Exercise directions:
Copy out every line of the data below word for word, with nothing changed.

##### Stored data

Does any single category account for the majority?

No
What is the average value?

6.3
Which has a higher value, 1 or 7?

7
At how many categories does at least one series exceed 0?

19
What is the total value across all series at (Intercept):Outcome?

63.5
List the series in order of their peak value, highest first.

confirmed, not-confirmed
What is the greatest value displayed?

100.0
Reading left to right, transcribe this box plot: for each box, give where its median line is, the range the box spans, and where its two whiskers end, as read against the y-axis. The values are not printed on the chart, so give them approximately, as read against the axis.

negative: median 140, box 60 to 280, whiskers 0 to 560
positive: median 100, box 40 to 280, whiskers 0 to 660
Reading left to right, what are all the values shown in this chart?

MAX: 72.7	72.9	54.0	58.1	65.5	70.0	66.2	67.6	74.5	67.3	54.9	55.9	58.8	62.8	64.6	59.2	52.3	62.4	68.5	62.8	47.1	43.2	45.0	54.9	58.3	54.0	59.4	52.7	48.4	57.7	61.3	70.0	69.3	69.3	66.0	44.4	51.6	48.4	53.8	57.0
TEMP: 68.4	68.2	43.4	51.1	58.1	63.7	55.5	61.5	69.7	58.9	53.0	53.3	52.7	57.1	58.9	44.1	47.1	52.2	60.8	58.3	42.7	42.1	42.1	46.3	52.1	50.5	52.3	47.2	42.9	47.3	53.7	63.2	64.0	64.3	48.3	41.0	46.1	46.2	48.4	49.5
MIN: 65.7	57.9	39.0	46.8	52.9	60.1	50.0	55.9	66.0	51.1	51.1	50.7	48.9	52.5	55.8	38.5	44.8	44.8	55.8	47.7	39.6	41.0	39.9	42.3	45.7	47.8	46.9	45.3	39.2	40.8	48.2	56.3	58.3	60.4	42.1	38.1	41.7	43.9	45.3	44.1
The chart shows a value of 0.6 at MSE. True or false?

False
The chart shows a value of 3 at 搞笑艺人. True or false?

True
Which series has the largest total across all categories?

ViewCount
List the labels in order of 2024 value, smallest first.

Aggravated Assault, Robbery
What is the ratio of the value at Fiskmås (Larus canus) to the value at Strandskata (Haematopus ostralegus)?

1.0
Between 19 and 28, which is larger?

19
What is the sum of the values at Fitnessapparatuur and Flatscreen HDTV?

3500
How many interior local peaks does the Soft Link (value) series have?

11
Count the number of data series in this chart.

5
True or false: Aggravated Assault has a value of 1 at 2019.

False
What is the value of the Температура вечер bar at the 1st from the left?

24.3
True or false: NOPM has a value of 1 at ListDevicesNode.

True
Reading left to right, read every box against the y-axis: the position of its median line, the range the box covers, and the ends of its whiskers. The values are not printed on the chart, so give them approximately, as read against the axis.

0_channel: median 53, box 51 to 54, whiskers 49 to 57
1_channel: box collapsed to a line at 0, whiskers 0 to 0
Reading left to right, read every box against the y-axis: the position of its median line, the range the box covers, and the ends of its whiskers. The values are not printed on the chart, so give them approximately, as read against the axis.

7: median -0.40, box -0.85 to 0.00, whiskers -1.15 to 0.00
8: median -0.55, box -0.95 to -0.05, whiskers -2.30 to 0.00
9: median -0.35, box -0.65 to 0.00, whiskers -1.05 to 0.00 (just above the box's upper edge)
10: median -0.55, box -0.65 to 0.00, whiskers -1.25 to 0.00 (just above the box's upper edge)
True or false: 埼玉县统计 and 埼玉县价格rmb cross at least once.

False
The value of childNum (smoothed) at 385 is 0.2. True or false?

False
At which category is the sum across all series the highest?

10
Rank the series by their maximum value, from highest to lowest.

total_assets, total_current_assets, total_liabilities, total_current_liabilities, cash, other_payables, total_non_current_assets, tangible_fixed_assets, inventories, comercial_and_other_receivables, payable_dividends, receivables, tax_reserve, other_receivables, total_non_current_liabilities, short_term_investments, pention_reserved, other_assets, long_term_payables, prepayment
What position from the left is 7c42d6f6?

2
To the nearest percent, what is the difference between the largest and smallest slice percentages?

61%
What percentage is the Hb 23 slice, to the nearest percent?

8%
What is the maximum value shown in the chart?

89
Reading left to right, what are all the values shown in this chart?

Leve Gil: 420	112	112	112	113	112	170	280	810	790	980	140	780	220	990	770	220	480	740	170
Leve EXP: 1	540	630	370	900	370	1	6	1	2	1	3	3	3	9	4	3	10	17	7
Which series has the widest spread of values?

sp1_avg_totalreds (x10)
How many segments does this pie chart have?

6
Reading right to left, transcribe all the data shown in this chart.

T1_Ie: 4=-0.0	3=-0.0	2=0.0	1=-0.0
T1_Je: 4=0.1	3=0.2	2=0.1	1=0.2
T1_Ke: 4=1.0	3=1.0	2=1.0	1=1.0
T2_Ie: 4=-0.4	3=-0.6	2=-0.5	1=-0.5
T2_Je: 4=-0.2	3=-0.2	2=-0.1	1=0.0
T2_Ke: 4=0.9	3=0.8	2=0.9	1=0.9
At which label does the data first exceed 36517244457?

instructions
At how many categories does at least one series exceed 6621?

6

##########

Answer for this exercise:
Does any single category account for the majority?

No
What is the average value?

6.3
Which has a higher value, 1 or 7?

7
At how many categories does at least one series exceed 0?

19
What is the total value across all series at (Intercept):Outcome?

63.5
List the series in order of their peak value, highest first.

confirmed, not-confirmed
What is the greatest value displayed?

100.0
Reading left to right, transcribe this box plot: for each box, give where its median line is, the range the box spans, and where its two whiskers end, as read against the y-axis. The values are not printed on the chart, so give them approximately, as read against the axis.

negative: median 140, box 60 to 280, whiskers 0 to 560
positive: median 100, box 40 to 280, whiskers 0 to 660
Reading left to right, what are all the values shown in this chart?

MAX: 72.7	72.9	54.0	58.1	65.5	70.0	66.2	67.6	74.5	67.3	54.9	55.9	58.8	62.8	64.6	59.2	52.3	62.4	68.5	62.8	47.1	43.2	45.0	54.9	58.3	54.0	59.4	52.7	48.4	57.7	61.3	70.0	69.3	69.3	66.0	44.4	51.6	48.4	53.8	57.0
TEMP: 68.4	68.2	43.4	51.1	58.1	63.7	55.5	61.5	69.7	58.9	53.0	53.3	52.7	57.1	58.9	44.1	47.1	52.2	60.8	58.3	42.7	42.1	42.1	46.3	52.1	50.5	52.3	47.2	42.9	47.3	53.7	63.2	64.0	64.3	48.3	41.0	46.1	46.2	48.4	49.5
MIN: 65.7	57.9	39.0	46.8	52.9	60.1	50.0	55.9	66.0	51.1	51.1	50.7	48.9	52.5	55.8	38.5	44.8	44.8	55.8	47.7	39.6	41.0	39.9	42.3	45.7	47.8	46.9	45.3	39.2	40.8	48.2	56.3	58.3	60.4	42.1	38.1	41.7	43.9	45.3	44.1
The chart shows a value of 0.6 at MSE. True or false?

False
The chart shows a value of 3 at 搞笑艺人. True or false?

True
Which series has the largest total across all categories?

ViewCount
List the labels in order of 2024 value, smallest first.

Aggravated Assault, Robbery
What is the ratio of the value at Fiskmås (Larus canus) to the value at Strandskata (Haematopus ostralegus)?

1.0
Between 19 and 28, which is larger?

19
What is the sum of the values at Fitnessapparatuur and Flatscreen HDTV?

3500
How many interior local peaks does the Soft Link (value) series have?

11
Count the number of data series in this chart.

5
True or false: Aggravated Assault has a value of 1 at 2019.

False
What is the value of the Температура вечер bar at the 1st from the left?

24.3
True or false: NOPM has a value of 1 at ListDevicesNode.

True
Reading left to right, read every box against the y-axis: the position of its median line, the range the box covers, and the ends of its whiskers. The values are not printed on the chart, so give them approximately, as read against the axis.

0_channel: median 53, box 51 to 54, whiskers 49 to 57
1_channel: box collapsed to a line at 0, whiskers 0 to 0
Reading left to right, read every box against the y-axis: the position of its median line, the range the box covers, and the ends of its whiskers. The values are not printed on the chart, so give them approximately, as read against the axis.

7: median -0.40, box -0.85 to 0.00, whiskers -1.15 to 0.00
8: median -0.55, box -0.95 to -0.05, whiskers -2.30 to 0.00
9: median -0.35, box -0.65 to 0.00, whiskers -1.05 to 0.00 (just above the box's upper edge)
10: median -0.55, box -0.65 to 0.00, whiskers -1.25 to 0.00 (just above the box's upper edge)
True or false: 埼玉县统计 and 埼玉县价格rmb cross at least once.

False
The value of childNum (smoothed) at 385 is 0.2. True or false?

False
At which category is the sum across all series the highest?

10
Rank the series by their maximum value, from highest to lowest.

total_assets, total_current_assets, total_liabilities, total_current_liabilities, cash, other_payables, total_non_current_assets, tangible_fixed_assets, inventories, comercial_and_other_receivables, payable_dividends, receivables, tax_reserve, other_receivables, total_non_current_liabilities, short_term_investments, pention_reserved, other_assets, long_term_payables, prepayment
What position from the left is 7c42d6f6?

2
To the nearest percent, what is the difference between the largest and smallest slice percentages?

61%
What percentage is the Hb 23 slice, to the nearest percent?

8%
What is the maximum value shown in the chart?

89
Reading left to right, what are all the values shown in this chart?

Leve Gil: 420	112	112	112	113	112	170	280	810	790	980	140	780	220	990	770	220	480	740	170
Leve EXP: 1	540	630	370	900	370	1	6	1	2	1	3	3	3	9	4	3	10	17	7
Which series has the widest spread of values?

sp1_avg_totalreds (x10)
How many segments does this pie chart have?

6
Reading right to left, transcribe all the data shown in this chart.

T1_Ie: 4=-0.0	3=-0.0	2=0.0	1=-0.0
T1_Je: 4=0.1	3=0.2	2=0.1	1=0.2
T1_Ke: 4=1.0	3=1.0	2=1.0	1=1.0
T2_Ie: 4=-0.4	3=-0.6	2=-0.5	1=-0.5
T2_Je: 4=-0.2	3=-0.2	2=-0.1	1=0.0
T2_Ke: 4=0.9	3=0.8	2=0.9	1=0.9
At which label does the data first exceed 36517244457?

instructions
At how many categories does at least one series exceed 6621?

6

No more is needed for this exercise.